Consigna:
Contesta estas preguntas con la información del texto sobre Drácula que aparece más abajo:
1. ¿A causa de qué falleció Bram Stoker?
2. ¿Qué historia introduce la versión de Coppola que no existe en la novela original?
3. ¿En qué momento se plantearon originalmente los capítulos de Black Mirror?

Sección de texto:
De igual forma, si citamos a Black Mirror desde una perspectiva de horror tecnológico, es interesante apreciar la evolución que ha sufrido la idea del miedo y del ocultismo. Las religiones judeo-cristianas se basaron en el “terror a lo desconocido” para concebir y mitificar a las brujas durante la edad media. Un temor enquistado en la xenofobia que venía arrastrándose desde la intolerancia hacia los judíos, de quienes se decía que “comían bebés y niños pequeños”, para exacerbar su persecución. Lo mismo ocurre en Drácula, cuando los protagonistas escuchan a los funcionarios quejarse de las razas eslovacas, y hasta vemos al propio conde machacar verbal y despectivamente a los pueblos campesinos de Europa del Este que combatieron en las guerras turcas. La aprensión por lo extraño y lo foráneo continúa hasta nuestros días.
Pero la evolución del horror, si la contemplamos a posteriori, también está relacionada con los propios temores del autor. El germen del vampirismo diseminado a través de sangre infectada es, tal vez, una parábola de las infecciones de transmisión sexual. Bram Stoker, sin ir más lejos, falleció a causa de complicaciones de sífilis, según sus documentos biográficos. Gay enclosetado, pertenecía al círculo teatral londinense, era amigo íntimo de Oscar Wilde y de los actores del West End, y hasta escribió una exagerada carta de admiración al poeta Walt Whitman que podría traducirse en una declaración de amor (la pueden leer en internet para sacar sus propias conclusiones). La película de Coppola, que apareció en pleno auge de la pandemia del VIH/SIDA, generó revuelo por el envejecimiento prematuro del personaje Jonathan Harker —interpretado por Keanu Reeves—, luego de ser mordido por las tres vampiresas en el castillo del conde, y que los críticos contemplaron como una extrapolación del flagelo que azotaba al mundo por entonces.
Sin embargo, esta versión de Coppola toma distancia de la novela al implantar una historia de amor entre el conde y Mina Harker que no existe en el texto original. Ahora comprendemos que se trató de una licencia hollywoodense para ajustar el producto al gusto de las masas, una jugada similar a la que Harvey Weinstein realizó un par de años después, al reeditar La reina Margot (Patrice Chéreau, 1994) para el público estadounidense, priorizando el romance de Margot y La Môle en lugar de las consecuencias de la Matanza de San Bartolomé.
Por último, es escalofriante pensar, en épocas de IA, en la importancia de Drácula como tecno-thriller formativo para ficciones futuristas. Al igual que los terrores victorianos, hoy en día podemos listar los capítulos de Black Mirror que han dejado de ser ficción y que ya forman parte del mundo real, a diferencia de cómo fueron planteados originalmente, a fines de 2011. La tecnología, en años venideros, seguirá siendo caldo de cultivo para nuevas pesadillas, como podrán descubrir por sí mismas las nuevas generaciones de lectores que se animen a sumergirse en las páginas de Drácula. Nunca es tarde para empezar a asustarse con lo que, en poco tiempo, terminará por ser real.

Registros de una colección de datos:

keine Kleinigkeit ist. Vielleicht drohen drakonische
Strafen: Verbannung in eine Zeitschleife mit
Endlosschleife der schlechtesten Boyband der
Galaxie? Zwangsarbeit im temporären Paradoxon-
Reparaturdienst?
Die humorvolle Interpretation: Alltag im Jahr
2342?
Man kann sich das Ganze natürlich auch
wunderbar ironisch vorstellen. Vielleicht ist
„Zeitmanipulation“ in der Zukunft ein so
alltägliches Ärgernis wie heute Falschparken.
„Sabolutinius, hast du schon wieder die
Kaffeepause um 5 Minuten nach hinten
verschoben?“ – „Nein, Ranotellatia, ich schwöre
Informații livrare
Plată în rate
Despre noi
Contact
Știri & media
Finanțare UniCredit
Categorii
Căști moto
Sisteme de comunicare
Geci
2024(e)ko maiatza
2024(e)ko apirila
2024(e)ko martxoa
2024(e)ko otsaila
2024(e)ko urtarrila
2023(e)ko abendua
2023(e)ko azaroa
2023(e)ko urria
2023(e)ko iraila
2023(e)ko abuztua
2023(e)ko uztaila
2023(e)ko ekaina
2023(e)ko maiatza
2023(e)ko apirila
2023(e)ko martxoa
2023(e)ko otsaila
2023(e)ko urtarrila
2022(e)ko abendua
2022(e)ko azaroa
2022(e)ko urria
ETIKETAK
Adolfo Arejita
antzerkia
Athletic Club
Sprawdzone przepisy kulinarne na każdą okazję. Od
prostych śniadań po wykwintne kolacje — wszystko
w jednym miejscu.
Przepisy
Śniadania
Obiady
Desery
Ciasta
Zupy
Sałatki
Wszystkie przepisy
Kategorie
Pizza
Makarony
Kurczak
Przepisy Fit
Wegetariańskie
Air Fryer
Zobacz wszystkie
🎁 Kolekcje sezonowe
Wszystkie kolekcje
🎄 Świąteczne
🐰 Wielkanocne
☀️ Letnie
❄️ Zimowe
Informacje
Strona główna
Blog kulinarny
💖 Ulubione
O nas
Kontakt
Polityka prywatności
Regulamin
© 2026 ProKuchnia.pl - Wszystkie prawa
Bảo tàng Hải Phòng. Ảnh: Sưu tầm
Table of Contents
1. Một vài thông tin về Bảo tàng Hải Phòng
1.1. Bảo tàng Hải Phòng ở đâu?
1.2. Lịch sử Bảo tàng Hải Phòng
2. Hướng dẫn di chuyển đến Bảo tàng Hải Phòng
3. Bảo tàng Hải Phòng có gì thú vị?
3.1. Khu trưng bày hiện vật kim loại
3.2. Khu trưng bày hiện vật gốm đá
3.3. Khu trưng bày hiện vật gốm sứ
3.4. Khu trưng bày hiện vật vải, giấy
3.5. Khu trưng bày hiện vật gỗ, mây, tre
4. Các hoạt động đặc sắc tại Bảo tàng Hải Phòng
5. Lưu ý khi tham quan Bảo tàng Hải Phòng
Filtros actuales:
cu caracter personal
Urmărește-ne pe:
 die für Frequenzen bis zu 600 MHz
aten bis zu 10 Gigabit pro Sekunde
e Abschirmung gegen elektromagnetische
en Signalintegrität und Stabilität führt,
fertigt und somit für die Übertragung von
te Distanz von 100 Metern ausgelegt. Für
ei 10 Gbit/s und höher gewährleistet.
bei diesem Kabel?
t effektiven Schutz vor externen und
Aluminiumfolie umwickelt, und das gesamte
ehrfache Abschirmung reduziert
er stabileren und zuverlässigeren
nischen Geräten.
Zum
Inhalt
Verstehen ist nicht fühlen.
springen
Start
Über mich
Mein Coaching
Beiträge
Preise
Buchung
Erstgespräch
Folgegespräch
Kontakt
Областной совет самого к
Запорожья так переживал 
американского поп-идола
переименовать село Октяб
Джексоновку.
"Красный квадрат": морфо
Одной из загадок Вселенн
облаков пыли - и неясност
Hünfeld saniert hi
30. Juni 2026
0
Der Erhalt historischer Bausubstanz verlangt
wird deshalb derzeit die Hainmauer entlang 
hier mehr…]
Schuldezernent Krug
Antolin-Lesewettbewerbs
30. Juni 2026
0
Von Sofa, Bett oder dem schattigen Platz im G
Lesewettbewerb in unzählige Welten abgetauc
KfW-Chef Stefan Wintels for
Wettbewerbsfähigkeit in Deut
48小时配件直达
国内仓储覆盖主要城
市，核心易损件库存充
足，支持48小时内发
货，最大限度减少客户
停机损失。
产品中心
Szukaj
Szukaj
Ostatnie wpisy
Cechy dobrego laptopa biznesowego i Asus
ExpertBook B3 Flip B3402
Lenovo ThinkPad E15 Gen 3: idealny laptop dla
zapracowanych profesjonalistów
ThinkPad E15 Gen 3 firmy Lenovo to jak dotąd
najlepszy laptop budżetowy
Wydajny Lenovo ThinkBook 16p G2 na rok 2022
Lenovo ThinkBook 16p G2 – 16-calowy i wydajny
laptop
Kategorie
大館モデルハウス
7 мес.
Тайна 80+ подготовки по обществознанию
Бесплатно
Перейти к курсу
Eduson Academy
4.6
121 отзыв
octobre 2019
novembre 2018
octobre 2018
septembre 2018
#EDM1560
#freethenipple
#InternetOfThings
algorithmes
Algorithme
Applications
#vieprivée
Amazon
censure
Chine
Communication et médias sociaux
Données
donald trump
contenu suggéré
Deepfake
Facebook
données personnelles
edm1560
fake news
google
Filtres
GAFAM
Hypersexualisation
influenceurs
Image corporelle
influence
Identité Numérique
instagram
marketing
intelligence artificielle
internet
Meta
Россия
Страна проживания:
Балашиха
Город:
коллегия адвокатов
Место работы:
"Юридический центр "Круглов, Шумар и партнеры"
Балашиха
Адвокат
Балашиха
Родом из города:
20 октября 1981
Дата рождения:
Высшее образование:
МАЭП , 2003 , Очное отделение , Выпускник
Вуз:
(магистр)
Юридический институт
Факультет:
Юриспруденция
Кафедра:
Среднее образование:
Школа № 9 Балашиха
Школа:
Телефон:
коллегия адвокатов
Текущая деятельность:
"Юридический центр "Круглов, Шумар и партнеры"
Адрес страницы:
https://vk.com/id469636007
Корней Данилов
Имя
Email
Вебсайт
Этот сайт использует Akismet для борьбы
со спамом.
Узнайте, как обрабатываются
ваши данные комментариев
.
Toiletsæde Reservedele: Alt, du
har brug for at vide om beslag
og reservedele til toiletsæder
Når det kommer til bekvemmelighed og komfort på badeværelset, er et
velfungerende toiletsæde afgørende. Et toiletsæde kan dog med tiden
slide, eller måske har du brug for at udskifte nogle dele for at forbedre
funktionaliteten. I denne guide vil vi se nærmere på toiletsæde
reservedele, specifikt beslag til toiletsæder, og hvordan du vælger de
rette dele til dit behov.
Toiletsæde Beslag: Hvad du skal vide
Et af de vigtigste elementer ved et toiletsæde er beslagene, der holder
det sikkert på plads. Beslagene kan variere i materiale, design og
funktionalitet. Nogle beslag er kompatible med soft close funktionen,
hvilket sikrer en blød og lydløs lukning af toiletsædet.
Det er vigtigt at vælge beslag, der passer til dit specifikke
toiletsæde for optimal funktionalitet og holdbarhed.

Respuesta del ejercicio:
1. A causa de complicaciones de sífilis.
2. Una historia de amor entre el conde y Mina Harker.
3. A fines de 2011.